- [TEXT EXTRACT]:
*-*-*

Saturday, November 03, 2007

What Makes Writing Politically Relevant To Me?

Not along ago, I had cause to respond to a particular piece of political writing. Now, I won't go into what that piece of writing was or outline all of my objections to it. I mention it because of only one of my concerns: I expected this piece of writing to be relevant to my political practice somehow, to challenge me in ways that were not just about pretty ideas but about what I do, but it did not.

That got me to thinking about what exactly would pass that test. I read lots of stuff that wouldn't, including lots of political stuff, and I still enjoy it or find it a useful thing to do for one reason or another. But what kind of material do I find relevant in a really grounded political way?

The standard of relevance I'm employing here depends on doing in which I am involved, so I think the place to start is to think about the units of action of which I am a part.

The most obvious unit of action is "I". Not that anyone ever functions in the kind of atomized way that we are painstakingly trained to imagine when we think "I," and noone is ever apart from the contexts in which they exist, but each individual does have a certain (inequitably distributed) space for agency.

I can think of a few different kinds of political writing that feel like they are directly relevant to decisions at this level. Any writing which helps me develop a sense of how that "I" is integrated into the social, for example, has the potential to be relevant in some way to my political practice. You can't act effectively if you don't know who and what and where you are. In theory, any writing which is descriptive of phenomena at the social level might be able to meet this criterion, but in practice only some of it does. I'm not sure I can succinctly sketch a boundary for what does, either -- it has to do with the effort that the piece of writing itself makes to tie individuals to the social, to contextualize the "I" within social relations, as well as how the subject of the writing relates to the map I already have in my head connecting myself to the social. In other words, whether or not there is any effort to do this in the writing itself, does the way in which I take up the printed words allow me to add to this grounded, metaphorically map-like picture of me-in-the-world that I have, or is it just floating out there in Abstraction Land?

The second kind of writing that qualifies based on its relevance to the "I" unit of action is anything that helps me produce my movement history book. That piece of writing is (among other things) a political act coming from the "I." The writings of people who have come before about Canadian social movements and about ideas relevant to the movements that I am writing about are central to producing my own writing, so they count as being of grounded interest to my political practice.

*-*-*

- [OBJECTIVE]: Copy the passage from the blog post above on politically relevant writing word for word, starting at "Saturday, November 03, 2007" up to and including "it did not.".

- [COLLECTED MATERIAL]:
*-*-*

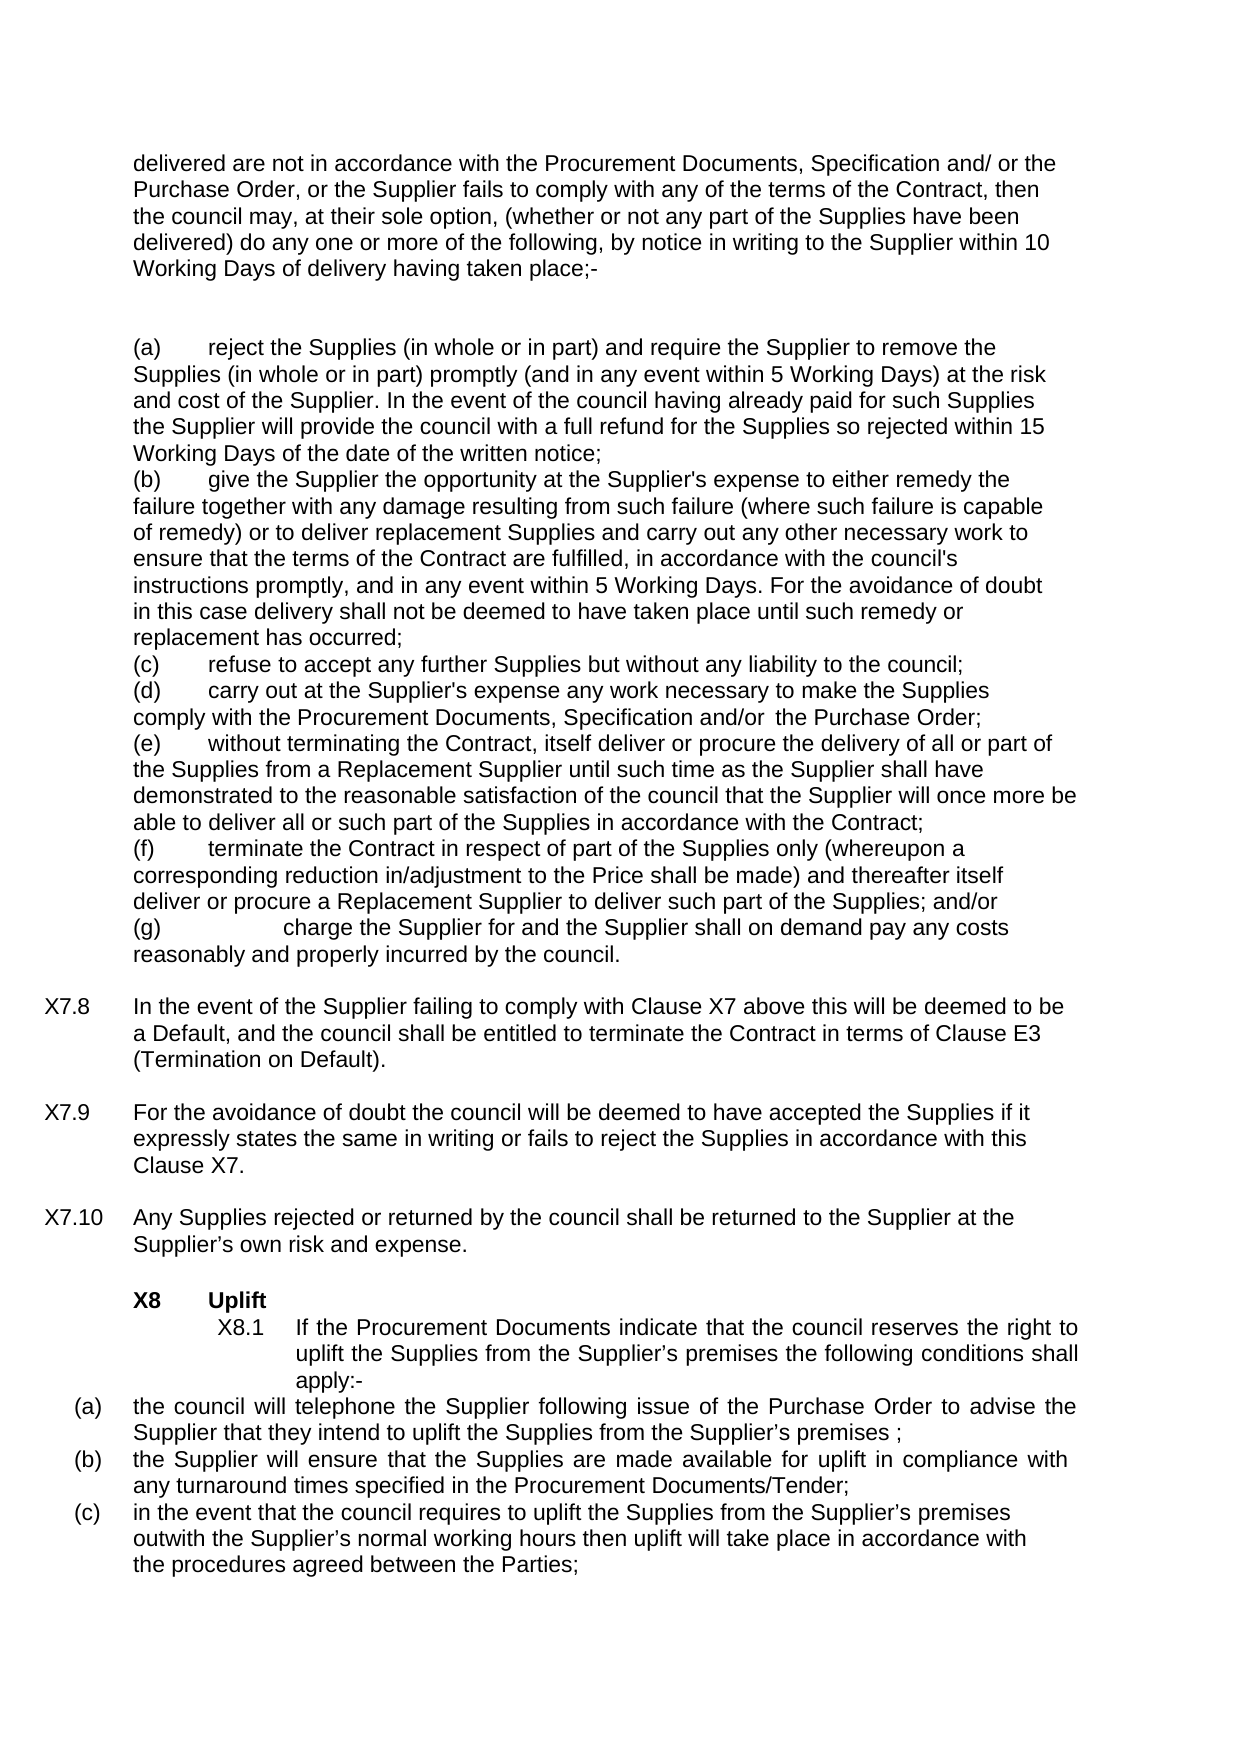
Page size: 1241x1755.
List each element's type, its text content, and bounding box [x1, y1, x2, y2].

*-*-*

- [OUTPUT FOR THIS TASK]:
Saturday, November 03, 2007

What Makes Writing Politically Relevant To Me?

Not along ago, I had cause to respond to a particular piece of political writing. Now, I won't go into what that piece of writing was or outline all of my objections to it. I mention it because of only one of my concerns: I expected this piece of writing to be relevant to my political practice somehow, to challenge me in ways that were not just about pretty ideas but about what I do, but it did not.